## BEGIN PROVIDED INFORMATION

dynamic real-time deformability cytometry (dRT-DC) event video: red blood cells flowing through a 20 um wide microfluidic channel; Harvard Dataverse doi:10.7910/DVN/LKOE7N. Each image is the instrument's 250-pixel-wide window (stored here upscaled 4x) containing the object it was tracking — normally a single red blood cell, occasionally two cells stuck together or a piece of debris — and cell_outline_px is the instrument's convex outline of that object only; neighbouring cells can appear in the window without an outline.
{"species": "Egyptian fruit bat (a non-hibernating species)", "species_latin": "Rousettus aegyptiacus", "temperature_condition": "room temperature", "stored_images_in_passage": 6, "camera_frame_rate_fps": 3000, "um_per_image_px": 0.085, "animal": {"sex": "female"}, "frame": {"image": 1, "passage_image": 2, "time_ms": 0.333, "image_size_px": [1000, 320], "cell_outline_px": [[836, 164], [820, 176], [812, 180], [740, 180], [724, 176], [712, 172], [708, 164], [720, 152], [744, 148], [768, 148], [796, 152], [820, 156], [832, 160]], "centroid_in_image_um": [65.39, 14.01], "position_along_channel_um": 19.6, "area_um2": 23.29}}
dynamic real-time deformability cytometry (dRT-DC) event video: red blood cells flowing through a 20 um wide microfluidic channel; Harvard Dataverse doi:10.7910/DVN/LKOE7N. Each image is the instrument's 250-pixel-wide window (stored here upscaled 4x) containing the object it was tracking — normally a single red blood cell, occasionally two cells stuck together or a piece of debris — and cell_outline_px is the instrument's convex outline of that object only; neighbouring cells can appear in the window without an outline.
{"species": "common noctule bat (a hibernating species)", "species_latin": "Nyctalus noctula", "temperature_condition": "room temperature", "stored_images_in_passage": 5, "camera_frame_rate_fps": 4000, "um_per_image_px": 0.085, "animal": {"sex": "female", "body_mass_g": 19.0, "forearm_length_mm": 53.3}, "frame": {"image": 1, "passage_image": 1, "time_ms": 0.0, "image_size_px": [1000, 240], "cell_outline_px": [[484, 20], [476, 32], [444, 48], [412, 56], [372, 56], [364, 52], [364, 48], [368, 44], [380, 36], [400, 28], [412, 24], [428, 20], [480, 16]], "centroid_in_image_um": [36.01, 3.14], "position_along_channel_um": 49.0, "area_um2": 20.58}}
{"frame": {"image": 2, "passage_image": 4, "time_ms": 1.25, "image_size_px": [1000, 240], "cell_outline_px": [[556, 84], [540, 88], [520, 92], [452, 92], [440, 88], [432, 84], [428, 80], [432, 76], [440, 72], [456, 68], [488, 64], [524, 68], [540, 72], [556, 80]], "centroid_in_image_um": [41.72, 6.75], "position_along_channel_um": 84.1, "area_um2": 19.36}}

## END PROVIDED INFORMATION

- _WORK TO COMPLETE_
Here, the records must be output exactly and in full.

- _EXERCISE ANSWER_
dynamic real-time deformability cytometry (dRT-DC) event video: red blood cells flowing through a 20 um wide microfluidic channel; Harvard Dataverse doi:10.7910/DVN/LKOE7N. Each image is the instrument's 250-pixel-wide window (stored here upscaled 4x) containing the object it was tracking — normally a single red blood cell, occasionally two cells stuck together or a piece of debris — and cell_outline_px is the instrument's convex outline of that object only; neighbouring cells can appear in the window without an outline.
{"species": "Egyptian fruit bat (a non-hibernating species)", "species_latin": "Rousettus aegyptiacus", "temperature_condition": "room temperature", "stored_images_in_passage": 6, "camera_frame_rate_fps": 3000, "um_per_image_px": 0.085, "animal": {"sex": "female"}, "frame": {"image": 1, "passage_image": 2, "time_ms": 0.333, "image_size_px": [1000, 320], "cell_outline_px": [[836, 164], [820, 176], [812, 180], [740, 180], [724, 176], [712, 172], [708, 164], [720, 152], [744, 148], [768, 148], [796, 152], [820, 156], [832, 160]], "centroid_in_image_um": [65.39, 14.01], "position_along_channel_um": 19.6, "area_um2": 23.29}}
dynamic real-time deformability cytometry (dRT-DC) event video: red blood cells flowing through a 20 um wide microfluidic channel; Harvard Dataverse doi:10.7910/DVN/LKOE7N. Each image is the instrument's 250-pixel-wide window (stored here upscaled 4x) containing the object it was tracking — normally a single red blood cell, occasionally two cells stuck together or a piece of debris — and cell_outline_px is the instrument's convex outline of that object only; neighbouring cells can appear in the window without an outline.
{"species": "common noctule bat (a hibernating species)", "species_latin": "Nyctalus noctula", "temperature_condition": "room temperature", "stored_images_in_passage": 5, "camera_frame_rate_fps": 4000, "um_per_image_px": 0.085, "animal": {"sex": "female", "body_mass_g": 19.0, "forearm_length_mm": 53.3}, "frame": {"image": 1, "passage_image": 1, "time_ms": 0.0, "image_size_px": [1000, 240], "cell_outline_px": [[484, 20], [476, 32], [444, 48], [412, 56], [372, 56], [364, 52], [364, 48], [368, 44], [380, 36], [400, 28], [412, 24], [428, 20], [480, 16]], "centroid_in_image_um": [36.01, 3.14], "position_along_channel_um": 49.0, "area_um2": 20.58}}
{"frame": {"image": 2, "passage_image": 4, "time_ms": 1.25, "image_size_px": [1000, 240], "cell_outline_px": [[556, 84], [540, 88], [520, 92], [452, 92], [440, 88], [432, 84], [428, 80], [432, 76], [440, 72], [456, 68], [488, 64], [524, 68], [540, 72], [556, 80]], "centroid_in_image_um": [41.72, 6.75], "position_along_channel_um": 84.1, "area_um2": 19.36}}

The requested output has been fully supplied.